Kain Warwick, the founder of Infinex and a prominent player in DeFi through Synthetix, has to pay $50,000 after making a bet that Ether would rise to $25,000 by December 31. The bet came about after a conversation in November with Kyle Samani, the managing partner of Multicoin Capital, who bet Warwick that he would win at odds of one to ten.
According to CoinMarketCap data, Ether ended the year at about $2,980, which is a 13.7% drop from the beginning of January.
A huge $19 billion crypto market liquidation on October 10th made the slump worse, pushing Ether down to a low of $2,767 before it started to rebound. In an X post on January 1, Samani said, “Time to pay up,” and that was all. Warwick made light of the loss by saying, “Akkkkktually (Actually) ETH is up fifty percent from when we made our bet.” “I just needed to clean eight more times to win.”
Analysts More Moderate Predictions
Weeks before Warwick’s risky bet, other experts made more realistic projections that turned out to be more accurate. Tom Lee, the chair of BitMine, said on the Bankless podcast on October 13 that Ether would end “somewhere between ten thousand dollars and twelve thousand dollars.”
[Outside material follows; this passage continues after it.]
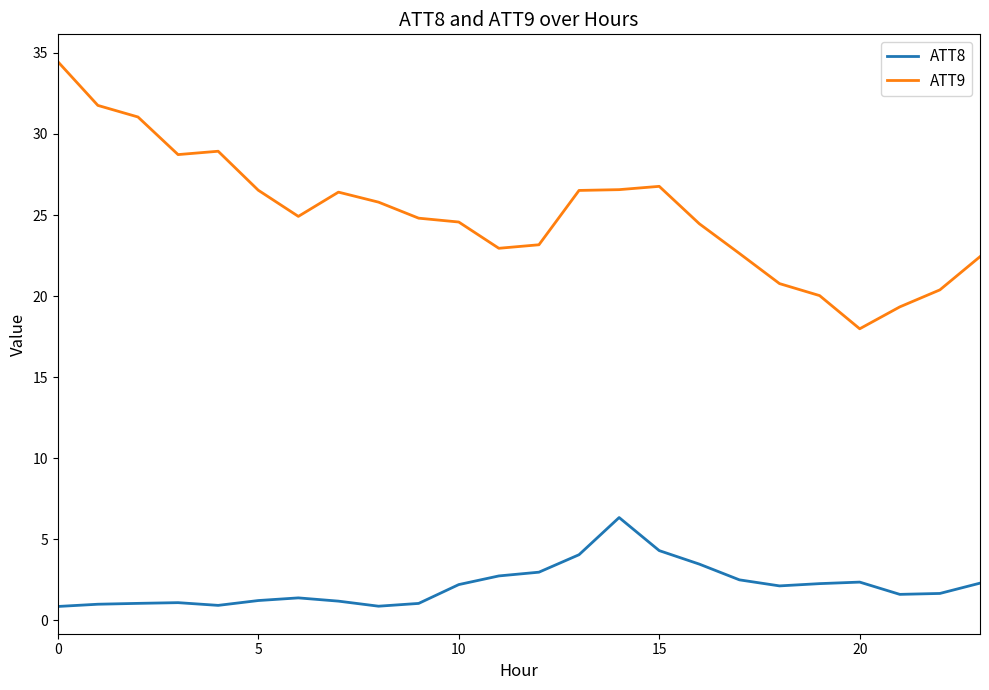

Rank the series by their maximum value, from lowest to highest.

ATT8, ATT9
Arthur Hayes, one of the co-founders of BitMEX, said on the same program that he would “stay consistent” with his call for the end of the year to be ten thousand dollars.
These goals were based on hopes for institutional adoption and the tokenisation of real-world assets, but Ether didn’t make it because of problems in the wider economy. Warwick told Cointelegraph on January 3 that he was now expecting only “measly ten thousand dollars,” which showed that he was being careful after the loss.
Ethereum 2025 Goals Despite Falling Prices
Ethereum made important technological progress, even though the price didn’t do well. The network released the Pectra update in May and the Fusaka upgrade in December. The Ethereum Foundation said that Fusaka made “near-instant transactions” possible.
On January 2, co-founder Vitalik Buterin stressed that Ethereum needs to move forward in order to achieve its goal of “building the world computer that serves as a central infrastructure piece of a freer and open internet.”
Warwick’s gamble shows how risky it is to make big crypto predictions in markets that are always changing, even for the first people to do so. As things happen, people watch to see if Ether can bounce back towards new goals, like Warwick’s aim of $10,000.